Friday, December 14, 2012
Dear Miss M
This week, you learned how to climb out of your crib. Actually, I'm surprised it took this long. You've been physically able to do it for awhile (throwing your leg over the rail and threatening to escape), but you have a healthy sense of caution that, I think, prevented you from taking the plunge sooner.
I'm thankful for your caution, as I hope it will save us trips to the emergency room as you get older. But I also hope that, as your mother, I can create a strong enough sense of safety and security so that you are not afraid to take risks in life.
Next month, I'm taking one of the biggest risks of my life to date. (Marrying your father and choosing to be your mother were probably the other two, but those are stories for another day.) In the new year, I will travel to Taiwan. I want to learn more about the people and the culture and the food, of course. But also, when I arrive, I will be meeting with a woman from the Child and Juvenile Adoption Center, who I hope may have more information about the circumstances of my adoption.
Choosing to search for information has been so scary, and yet, it is from you that I have gathered the strength to proceed. I've never felt connected to anyone the way I feel with you. Through you, I am learning to love myself. I see myself in you, and I am endeared to you. And I can't help wondering from whom we both inherited our eyes, our hands, our goofiness and our love of music.

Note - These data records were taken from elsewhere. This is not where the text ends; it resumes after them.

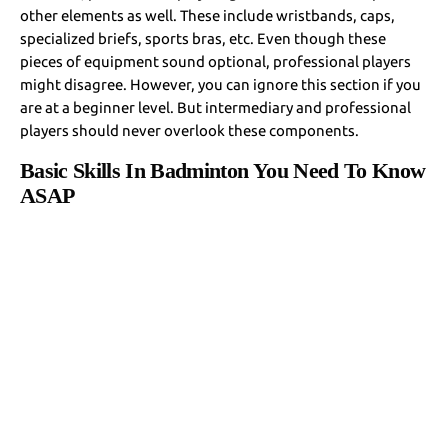
other elements as well. These include wristbands, caps,
specialized briefs, sports bras, etc. Even though these
pieces of equipment sound optional, professional players
might disagree. However, you can ignore this section if you
are at a beginner level. But intermediary and professional
players should never overlook these components.
Basic Skills In Badminton You Need To Know
ASAP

I know as you grow up, you will become different from me, despite our shared genetics. It's a certainty not only because I see my strong-willed, independent nature in you, but also because I am determined for your childhood to be different from mine.
Of course, half of your genes are inherited from your father, who also couldn't be more different from me. We opposites attracted and, somehow, we were gifted with you. I hope you will inherit his ability to enjoy life in each moment. And I hope you inherit his ability to love because his unconditional, accepting love transformed my life and created yours.
In a few years, when you're old enough to understand, I hope that your dad and you and me can travel back to Taiwan as a family. I want you to be proud of me and where I came from. I want you to feel secure in your identity. I want you to have roots and, most important, wings.